#### Goal of the exercise
Quote all of the entries word for word.

#### Stored records
+ + + +

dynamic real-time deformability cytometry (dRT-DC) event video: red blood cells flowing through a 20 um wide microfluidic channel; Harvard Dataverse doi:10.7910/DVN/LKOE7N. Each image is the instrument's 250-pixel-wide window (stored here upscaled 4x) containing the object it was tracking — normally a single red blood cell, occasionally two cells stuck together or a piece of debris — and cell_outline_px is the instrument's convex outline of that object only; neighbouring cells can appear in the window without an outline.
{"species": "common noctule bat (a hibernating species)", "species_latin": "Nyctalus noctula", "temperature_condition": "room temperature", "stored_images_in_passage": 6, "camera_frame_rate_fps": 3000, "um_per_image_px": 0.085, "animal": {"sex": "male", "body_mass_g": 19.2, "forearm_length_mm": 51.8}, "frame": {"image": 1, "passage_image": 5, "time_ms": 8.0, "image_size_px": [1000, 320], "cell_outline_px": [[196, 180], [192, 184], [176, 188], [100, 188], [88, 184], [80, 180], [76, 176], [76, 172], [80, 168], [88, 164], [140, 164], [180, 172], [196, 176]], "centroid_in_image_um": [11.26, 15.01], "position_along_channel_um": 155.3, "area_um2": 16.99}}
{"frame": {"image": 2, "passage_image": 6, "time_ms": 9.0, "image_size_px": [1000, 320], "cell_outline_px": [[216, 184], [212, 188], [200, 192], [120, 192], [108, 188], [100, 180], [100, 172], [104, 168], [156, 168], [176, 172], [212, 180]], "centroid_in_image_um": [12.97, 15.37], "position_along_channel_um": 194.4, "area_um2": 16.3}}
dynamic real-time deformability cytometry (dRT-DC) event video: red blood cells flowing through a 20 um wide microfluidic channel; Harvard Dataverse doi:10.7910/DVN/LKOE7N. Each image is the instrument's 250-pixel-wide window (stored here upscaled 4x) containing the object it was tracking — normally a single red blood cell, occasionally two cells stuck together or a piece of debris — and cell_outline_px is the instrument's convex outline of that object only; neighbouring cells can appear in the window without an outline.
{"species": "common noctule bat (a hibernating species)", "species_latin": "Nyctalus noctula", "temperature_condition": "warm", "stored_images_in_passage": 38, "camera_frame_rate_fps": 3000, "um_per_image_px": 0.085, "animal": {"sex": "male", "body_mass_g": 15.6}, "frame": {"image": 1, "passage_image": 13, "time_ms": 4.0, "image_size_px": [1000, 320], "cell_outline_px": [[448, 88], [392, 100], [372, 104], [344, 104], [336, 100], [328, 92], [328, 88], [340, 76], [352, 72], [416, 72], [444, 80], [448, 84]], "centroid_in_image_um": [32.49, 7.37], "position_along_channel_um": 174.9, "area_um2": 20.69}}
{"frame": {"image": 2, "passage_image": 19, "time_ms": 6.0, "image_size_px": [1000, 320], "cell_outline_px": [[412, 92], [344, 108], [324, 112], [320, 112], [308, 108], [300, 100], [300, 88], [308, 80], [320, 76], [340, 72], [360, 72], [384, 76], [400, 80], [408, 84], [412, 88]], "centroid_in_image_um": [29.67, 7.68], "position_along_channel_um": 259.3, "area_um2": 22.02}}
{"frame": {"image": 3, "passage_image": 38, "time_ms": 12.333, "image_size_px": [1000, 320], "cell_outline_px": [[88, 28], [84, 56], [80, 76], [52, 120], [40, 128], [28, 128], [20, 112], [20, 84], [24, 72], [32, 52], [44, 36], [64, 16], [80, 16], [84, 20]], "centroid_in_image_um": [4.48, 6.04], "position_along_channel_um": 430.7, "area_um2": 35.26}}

+ + + +

#### Exercise solution
dynamic real-time deformability cytometry (dRT-DC) event video: red blood cells flowing through a 20 um wide microfluidic channel; Harvard Dataverse doi:10.7910/DVN/LKOE7N. Each image is the instrument's 250-pixel-wide window (stored here upscaled 4x) containing the object it was tracking — normally a single red blood cell, occasionally two cells stuck together or a piece of debris — and cell_outline_px is the instrument's convex outline of that object only; neighbouring cells can appear in the window without an outline.
{"species": "common noctule bat (a hibernating species)", "species_latin": "Nyctalus noctula", "temperature_condition": "room temperature", "stored_images_in_passage": 6, "camera_frame_rate_fps": 3000, "um_per_image_px": 0.085, "animal": {"sex": "male", "body_mass_g": 19.2, "forearm_length_mm": 51.8}, "frame": {"image": 1, "passage_image": 5, "time_ms": 8.0, "image_size_px": [1000, 320], "cell_outline_px": [[196, 180], [192, 184], [176, 188], [100, 188], [88, 184], [80, 180], [76, 176], [76, 172], [80, 168], [88, 164], [140, 164], [180, 172], [196, 176]], "centroid_in_image_um": [11.26, 15.01], "position_along_channel_um": 155.3, "area_um2": 16.99}}
{"frame": {"image": 2, "passage_image": 6, "time_ms": 9.0, "image_size_px": [1000, 320], "cell_outline_px": [[216, 184], [212, 188], [200, 192], [120, 192], [108, 188], [100, 180], [100, 172], [104, 168], [156, 168], [176, 172], [212, 180]], "centroid_in_image_um": [12.97, 15.37], "position_along_channel_um": 194.4, "area_um2": 16.3}}
dynamic real-time deformability cytometry (dRT-DC) event video: red blood cells flowing through a 20 um wide microfluidic channel; Harvard Dataverse doi:10.7910/DVN/LKOE7N. Each image is the instrument's 250-pixel-wide window (stored here upscaled 4x) containing the object it was tracking — normally a single red blood cell, occasionally two cells stuck together or a piece of debris — and cell_outline_px is the instrument's convex outline of that object only; neighbouring cells can appear in the window without an outline.
{"species": "common noctule bat (a hibernating species)", "species_latin": "Nyctalus noctula", "temperature_condition": "warm", "stored_images_in_passage": 38, "camera_frame_rate_fps": 3000, "um_per_image_px": 0.085, "animal": {"sex": "male", "body_mass_g": 15.6}, "frame": {"image": 1, "passage_image": 13, "time_ms": 4.0, "image_size_px": [1000, 320], "cell_outline_px": [[448, 88], [392, 100], [372, 104], [344, 104], [336, 100], [328, 92], [328, 88], [340, 76], [352, 72], [416, 72], [444, 80], [448, 84]], "centroid_in_image_um": [32.49, 7.37], "position_along_channel_um": 174.9, "area_um2": 20.69}}
{"frame": {"image": 2, "passage_image": 19, "time_ms": 6.0, "image_size_px": [1000, 320], "cell_outline_px": [[412, 92], [344, 108], [324, 112], [320, 112], [308, 108], [300, 100], [300, 88], [308, 80], [320, 76], [340, 72], [360, 72], [384, 76], [400, 80], [408, 84], [412, 88]], "centroid_in_image_um": [29.67, 7.68], "position_along_channel_um": 259.3, "area_um2": 22.02}}
{"frame": {"image": 3, "passage_image": 38, "time_ms": 12.333, "image_size_px": [1000, 320], "cell_outline_px": [[88, 28], [84, 56], [80, 76], [52, 120], [40, 128], [28, 128], [20, 112], [20, 84], [24, 72], [32, 52], [44, 36], [64, 16], [80, 16], [84, 20]], "centroid_in_image_um": [4.48, 6.04], "position_along_channel_um": 430.7, "area_um2": 35.26}}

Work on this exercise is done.